Nous sommes très nombreux en Afrique du Sud à avoir été victimes de forfaits, souvent avec violence. Dans ce climat de tension, nous essayons à grands frais de protéger nos proches et nos biens. Mais nous restons extrêmement vulnérables aux attaques de ceux qui sont prêts à s’emparer de nos possessions et attenter à nos vies. Ayant été moi-même victime, je me suis demandé à quoi ressemblaient ceux qui agissaient ainsi. Étaient-ils des monstres ? Des gens ordinaires ? Pourraient-ils être mes enfants ? Sont-ils comme vous et moi ? Je voulais faire parler les statistiques, en rencontrer certains en tant que simples individus, faire leur portrait, connaître leurs vies.
Mais qui photographier ? Je ne voulais pas de prisonniers en prison. Je voulais les rencontrer dans leur statut d’individu ordinaire, comme dans la rue ou au supermarché. Je suis donc allé voir ceux qui avaient commis ces crimes ou qu’on accusait. Ceux qui avaient fait de la prison, en étaient sortis ou étaient en liberté conditionnelle.
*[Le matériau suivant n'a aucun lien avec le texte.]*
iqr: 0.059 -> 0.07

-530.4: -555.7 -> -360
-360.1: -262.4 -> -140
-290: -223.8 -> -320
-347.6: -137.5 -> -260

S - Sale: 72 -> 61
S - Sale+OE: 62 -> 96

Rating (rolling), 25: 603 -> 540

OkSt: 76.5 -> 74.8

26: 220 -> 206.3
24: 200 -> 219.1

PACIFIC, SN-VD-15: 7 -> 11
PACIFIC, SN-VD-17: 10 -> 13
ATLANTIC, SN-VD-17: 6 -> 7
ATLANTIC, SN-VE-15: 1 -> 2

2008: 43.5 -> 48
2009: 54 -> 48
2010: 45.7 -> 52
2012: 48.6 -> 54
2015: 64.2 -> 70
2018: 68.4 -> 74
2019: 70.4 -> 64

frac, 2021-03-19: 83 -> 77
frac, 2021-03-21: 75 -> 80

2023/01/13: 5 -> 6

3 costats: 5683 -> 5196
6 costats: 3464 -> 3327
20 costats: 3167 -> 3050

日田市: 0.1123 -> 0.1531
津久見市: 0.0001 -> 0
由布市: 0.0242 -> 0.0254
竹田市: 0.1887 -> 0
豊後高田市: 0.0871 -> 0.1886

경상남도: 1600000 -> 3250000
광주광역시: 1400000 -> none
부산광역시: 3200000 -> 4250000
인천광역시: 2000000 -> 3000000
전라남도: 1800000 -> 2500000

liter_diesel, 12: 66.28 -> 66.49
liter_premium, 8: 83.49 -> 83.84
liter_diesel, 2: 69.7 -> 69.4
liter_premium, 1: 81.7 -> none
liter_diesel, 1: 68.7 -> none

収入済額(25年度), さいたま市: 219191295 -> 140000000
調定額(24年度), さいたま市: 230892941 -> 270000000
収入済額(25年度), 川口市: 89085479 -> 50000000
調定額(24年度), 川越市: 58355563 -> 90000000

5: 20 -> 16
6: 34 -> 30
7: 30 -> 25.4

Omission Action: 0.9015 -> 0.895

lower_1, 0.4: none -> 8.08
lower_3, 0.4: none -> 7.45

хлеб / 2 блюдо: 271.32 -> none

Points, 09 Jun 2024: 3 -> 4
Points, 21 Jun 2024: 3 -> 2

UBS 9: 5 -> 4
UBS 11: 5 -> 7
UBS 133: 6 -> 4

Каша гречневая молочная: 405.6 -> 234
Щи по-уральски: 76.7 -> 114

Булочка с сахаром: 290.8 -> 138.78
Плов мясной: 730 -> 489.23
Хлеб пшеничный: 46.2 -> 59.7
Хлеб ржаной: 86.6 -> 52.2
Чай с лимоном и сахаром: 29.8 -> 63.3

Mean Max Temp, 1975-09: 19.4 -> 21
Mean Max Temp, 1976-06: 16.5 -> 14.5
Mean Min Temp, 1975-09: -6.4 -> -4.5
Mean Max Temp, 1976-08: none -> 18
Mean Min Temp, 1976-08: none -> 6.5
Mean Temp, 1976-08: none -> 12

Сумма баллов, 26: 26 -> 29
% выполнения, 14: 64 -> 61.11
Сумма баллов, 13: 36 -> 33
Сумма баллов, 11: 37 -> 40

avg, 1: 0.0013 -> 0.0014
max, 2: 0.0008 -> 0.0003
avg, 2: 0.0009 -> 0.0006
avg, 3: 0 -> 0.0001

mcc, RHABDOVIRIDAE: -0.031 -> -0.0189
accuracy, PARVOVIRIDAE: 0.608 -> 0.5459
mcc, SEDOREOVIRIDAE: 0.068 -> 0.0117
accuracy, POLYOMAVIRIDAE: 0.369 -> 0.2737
Où les photographier ? Je voulais faire ces portraits dans un contexte qui soit en lien avec ce qu’ils avaient fait ou avec ce dont on les accusait. Pour moi, la scène du crime était a priori un lieu d’une importance toute particulière. Nul doute que s’y étaient déroulés des événements qui avaient changé le cours de la vie des victimes comme des criminels. D’où ces photographies et les récits qui les accompagnent. La plupart des protagonistes, souvent dans des circonstances difficiles et désespérées, essayaient de s’en sortir. C’est pourquoi je ne les appelle ni des criminels, ni des délinquants, mais des ex-délinquants. J’ai rétribué chacun d’eux à hauteur de 800 rands (environ 80 euros) et ils ont signé une décharge m’autorisant à publier et à exposer les photographies ainsi que le récit de leurs vies. Je mets chacun d’entre eux en garde : cette publication et cette exposition risquent plus tard de leur causer du tort, et je ne poursuis cette entreprise que s’ils ont parfaitement compris ce qu’ils sont en train de faire et qu’ils l’acceptent pleinement. Je m’engage à ne tirer aucun profit de ce travail. Toute recette, une fois déduite la commission de la galerie, ira à un organisme chargé de l’éducation et de la réinsertion des prisonniers.